▶ _WORK REQUEST_: Every line of the material below needs to be written out exactly, please.
--------
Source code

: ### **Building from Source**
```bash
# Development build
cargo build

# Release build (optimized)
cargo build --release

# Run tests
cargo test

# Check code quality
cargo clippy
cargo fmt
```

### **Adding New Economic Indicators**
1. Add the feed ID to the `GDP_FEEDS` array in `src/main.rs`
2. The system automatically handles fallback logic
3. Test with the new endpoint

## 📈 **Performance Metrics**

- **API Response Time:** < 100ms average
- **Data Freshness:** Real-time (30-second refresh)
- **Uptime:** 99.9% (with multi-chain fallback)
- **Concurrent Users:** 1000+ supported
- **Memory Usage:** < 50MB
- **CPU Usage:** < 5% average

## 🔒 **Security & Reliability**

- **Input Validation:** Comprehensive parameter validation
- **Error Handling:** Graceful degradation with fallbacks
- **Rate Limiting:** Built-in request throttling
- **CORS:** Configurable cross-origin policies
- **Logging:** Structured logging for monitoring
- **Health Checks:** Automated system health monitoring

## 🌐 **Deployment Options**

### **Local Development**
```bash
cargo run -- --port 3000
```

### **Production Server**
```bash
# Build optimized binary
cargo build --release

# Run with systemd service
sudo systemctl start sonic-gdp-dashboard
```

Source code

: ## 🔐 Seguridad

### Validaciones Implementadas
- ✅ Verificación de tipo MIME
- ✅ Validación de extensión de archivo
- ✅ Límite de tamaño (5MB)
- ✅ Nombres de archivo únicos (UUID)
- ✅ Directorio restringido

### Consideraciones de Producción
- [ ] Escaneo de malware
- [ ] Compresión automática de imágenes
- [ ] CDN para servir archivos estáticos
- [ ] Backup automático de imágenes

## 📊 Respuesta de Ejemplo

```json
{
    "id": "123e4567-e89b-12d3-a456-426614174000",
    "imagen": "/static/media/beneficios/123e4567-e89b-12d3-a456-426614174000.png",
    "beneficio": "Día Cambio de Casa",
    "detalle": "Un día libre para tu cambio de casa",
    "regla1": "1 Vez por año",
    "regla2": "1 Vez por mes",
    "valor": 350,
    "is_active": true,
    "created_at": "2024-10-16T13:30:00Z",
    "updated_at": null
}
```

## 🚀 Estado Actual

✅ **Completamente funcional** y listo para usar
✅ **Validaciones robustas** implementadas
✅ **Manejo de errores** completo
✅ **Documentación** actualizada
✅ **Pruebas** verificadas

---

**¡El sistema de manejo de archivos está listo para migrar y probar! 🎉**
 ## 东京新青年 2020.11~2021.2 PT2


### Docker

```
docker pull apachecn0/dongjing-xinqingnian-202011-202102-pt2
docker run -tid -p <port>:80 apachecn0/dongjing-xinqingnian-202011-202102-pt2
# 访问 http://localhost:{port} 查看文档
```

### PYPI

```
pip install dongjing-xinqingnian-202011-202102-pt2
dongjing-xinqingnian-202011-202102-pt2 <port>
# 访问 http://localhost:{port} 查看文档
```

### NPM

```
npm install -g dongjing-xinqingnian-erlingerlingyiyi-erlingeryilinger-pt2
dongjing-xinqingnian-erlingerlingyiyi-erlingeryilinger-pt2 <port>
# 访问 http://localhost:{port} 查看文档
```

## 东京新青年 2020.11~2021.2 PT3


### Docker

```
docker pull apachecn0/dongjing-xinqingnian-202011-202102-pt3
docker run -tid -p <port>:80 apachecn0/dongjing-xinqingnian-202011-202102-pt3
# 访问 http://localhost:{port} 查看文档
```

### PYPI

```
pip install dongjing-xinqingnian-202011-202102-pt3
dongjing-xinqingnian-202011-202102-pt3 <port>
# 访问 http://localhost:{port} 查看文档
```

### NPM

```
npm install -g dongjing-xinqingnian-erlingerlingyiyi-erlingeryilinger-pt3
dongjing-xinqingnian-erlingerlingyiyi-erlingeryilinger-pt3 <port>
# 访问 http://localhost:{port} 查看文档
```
--------
▶ _THE COMPLETED TASK_:
Source code

: ### **Building from Source**
```bash
# Development build
cargo build

# Release build (optimized)
cargo build --release

# Run tests
cargo test

# Check code quality
cargo clippy
cargo fmt
```

### **Adding New Economic Indicators**
1. Add the feed ID to the `GDP_FEEDS` array in `src/main.rs`
2. The system automatically handles fallback logic
3. Test with the new endpoint

## 📈 **Performance Metrics**

- **API Response Time:** < 100ms average
- **Data Freshness:** Real-time (30-second refresh)
- **Uptime:** 99.9% (with multi-chain fallback)
- **Concurrent Users:** 1000+ supported
- **Memory Usage:** < 50MB
- **CPU Usage:** < 5% average

## 🔒 **Security & Reliability**

- **Input Validation:** Comprehensive parameter validation
- **Error Handling:** Graceful degradation with fallbacks
- **Rate Limiting:** Built-in request throttling
- **CORS:** Configurable cross-origin policies
- **Logging:** Structured logging for monitoring
- **Health Checks:** Automated system health monitoring

## 🌐 **Deployment Options**

### **Local Development**
```bash
cargo run -- --port 3000
```

### **Production Server**
```bash
# Build optimized binary
cargo build --release

# Run with systemd service
sudo systemctl start sonic-gdp-dashboard
```

Source code

: ## 🔐 Seguridad

### Validaciones Implementadas
- ✅ Verificación de tipo MIME
- ✅ Validación de extensión de archivo
- ✅ Límite de tamaño (5MB)
- ✅ Nombres de archivo únicos (UUID)
- ✅ Directorio restringido

### Consideraciones de Producción
- [ ] Escaneo de malware
- [ ] Compresión automática de imágenes
- [ ] CDN para servir archivos estáticos
- [ ] Backup automático de imágenes

## 📊 Respuesta de Ejemplo

```json
{
    "id": "123e4567-e89b-12d3-a456-426614174000",
    "imagen": "/static/media/beneficios/123e4567-e89b-12d3-a456-426614174000.png",
    "beneficio": "Día Cambio de Casa",
    "detalle": "Un día libre para tu cambio de casa",
    "regla1": "1 Vez por año",
    "regla2": "1 Vez por mes",
    "valor": 350,
    "is_active": true,
    "created_at": "2024-10-16T13:30:00Z",
    "updated_at": null
}
```

## 🚀 Estado Actual

✅ **Completamente funcional** y listo para usar
✅ **Validaciones robustas** implementadas
✅ **Manejo de errores** completo
✅ **Documentación** actualizada
✅ **Pruebas** verificadas

---

**¡El sistema de manejo de archivos está listo para migrar y probar! 🎉**
 ## 东京新青年 2020.11~2021.2 PT2


### Docker

```
docker pull apachecn0/dongjing-xinqingnian-202011-202102-pt2
docker run -tid -p <port>:80 apachecn0/dongjing-xinqingnian-202011-202102-pt2
# 访问 http://localhost:{port} 查看文档
```

### PYPI

```
pip install dongjing-xinqingnian-202011-202102-pt2
dongjing-xinqingnian-202011-202102-pt2 <port>
# 访问 http://localhost:{port} 查看文档
```

### NPM

```
npm install -g dongjing-xinqingnian-erlingerlingyiyi-erlingeryilinger-pt2
dongjing-xinqingnian-erlingerlingyiyi-erlingeryilinger-pt2 <port>
# 访问 http://localhost:{port} 查看文档
```

## 东京新青年 2020.11~2021.2 PT3


### Docker

```
docker pull apachecn0/dongjing-xinqingnian-202011-202102-pt3
docker run -tid -p <port>:80 apachecn0/dongjing-xinqingnian-202011-202102-pt3
# 访问 http://localhost:{port} 查看文档
```

### PYPI

```
pip install dongjing-xinqingnian-202011-202102-pt3
dongjing-xinqingnian-202011-202102-pt3 <port>
# 访问 http://localhost:{port} 查看文档
```

### NPM

```
npm install -g dongjing-xinqingnian-erlingerlingyiyi-erlingeryilinger-pt3
dongjing-xinqingnian-erlingerlingyiyi-erlingeryilinger-pt3 <port>
# 访问 http://localhost:{port} 查看文档
```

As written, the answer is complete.